Saving Seattle’s Green Spaces
Seattle’s reputation as the Emerald City is in danger. Due to the history of logging and other disturbances in this area, the quality of habitat has been severely degraded. Without proper care for our urban forests, we’re at risk of losing the beautiful green spaces that define our city.
The Urban Forest Restoration Program is committed to restoring Seattle’s largest remaining forest, the West Duwamish Greenbelt and Longfellow Creek greenspaces. These important ecological resources span across hundreds of acres in the Delridge neighborhood of West Seattle and include miles of maintained trail systems.
Get Involved Today
Volunteer events are every Tuesday and Saturday throughout the year!
Since 2003, our program has brought volunteers and community members together to help restore habitat in the forest by removing invasive weeds, amending soil, addressing erosion issues, and planting new native trees and shrubs.
Volunteering is one of the best ways to get involved in your community. In addition to restoring habitat, volunteers enjoy free live music and outdoor art activities during many of our work parties. The Urban Forest Restoration program’s musicians and teaching artists bring art to the natural world to enhance the experience of our local green spaces.

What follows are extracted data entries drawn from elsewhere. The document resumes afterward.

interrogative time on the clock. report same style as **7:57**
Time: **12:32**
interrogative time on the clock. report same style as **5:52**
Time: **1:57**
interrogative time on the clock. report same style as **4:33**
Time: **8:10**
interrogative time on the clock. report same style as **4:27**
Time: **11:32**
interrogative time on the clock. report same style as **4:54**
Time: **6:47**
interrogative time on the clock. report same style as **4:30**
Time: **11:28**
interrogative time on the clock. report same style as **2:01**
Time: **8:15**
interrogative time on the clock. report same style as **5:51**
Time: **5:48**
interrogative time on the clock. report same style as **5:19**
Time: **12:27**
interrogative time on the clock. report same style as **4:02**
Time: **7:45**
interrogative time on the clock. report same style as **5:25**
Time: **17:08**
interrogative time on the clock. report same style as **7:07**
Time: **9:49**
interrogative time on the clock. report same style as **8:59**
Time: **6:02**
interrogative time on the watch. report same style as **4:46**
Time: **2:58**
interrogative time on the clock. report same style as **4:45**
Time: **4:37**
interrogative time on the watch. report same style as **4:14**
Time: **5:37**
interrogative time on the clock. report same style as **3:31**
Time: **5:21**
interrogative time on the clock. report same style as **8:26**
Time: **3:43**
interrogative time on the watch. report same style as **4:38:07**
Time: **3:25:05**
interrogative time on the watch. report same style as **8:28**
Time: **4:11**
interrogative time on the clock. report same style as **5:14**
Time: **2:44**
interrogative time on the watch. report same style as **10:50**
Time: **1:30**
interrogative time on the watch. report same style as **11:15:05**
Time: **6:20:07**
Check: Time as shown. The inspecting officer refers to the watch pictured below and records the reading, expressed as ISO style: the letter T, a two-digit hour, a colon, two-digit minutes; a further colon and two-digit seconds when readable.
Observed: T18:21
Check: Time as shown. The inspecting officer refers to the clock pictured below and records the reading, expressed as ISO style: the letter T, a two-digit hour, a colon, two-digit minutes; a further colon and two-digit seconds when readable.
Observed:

The West Duwamish Greenbelt and Longfellow Creek forests provide many benefits for the environment and the community. Bald eagles, hawks, foxes, salamander, and other local wildlife rely on the habitats these greenspaces provide.
The plants in our forests help to reduce storm water runoff, filter pollutants in the water, and reduce erosion. As these plants absorb carbon dioxide and other pollutants from the air, they also improve air quality and help reduce the effects of global warming.
And the best part? You don’t have to travel out of the city to experience the great outdoors. Urban forests like the parks we work in are important community spaces that increase our city’s natural beauty and make the natural world accessible for everyone to enjoy.
The Duwamish region is named after the indigenous Dkhw’Duw’Absh (Duwamish) tribe that historically inhabited the Seattle metropolitan area. Before European settlers arrived, this area was filled with tall conifers (evergreen needle trees) such as Western red cedar and Douglas fir. The forest has since been the site of timber logging, gravel mining, a military base, and a proposed highway.
Pollution from industry developments in the area has made the Duwamish River one of the most polluted rivers in the country. The West Duwamish Greenbelt remains an important part of the Duwamish Watershed because it serves as a buffer between the polluted industrial corridor and nearby residences.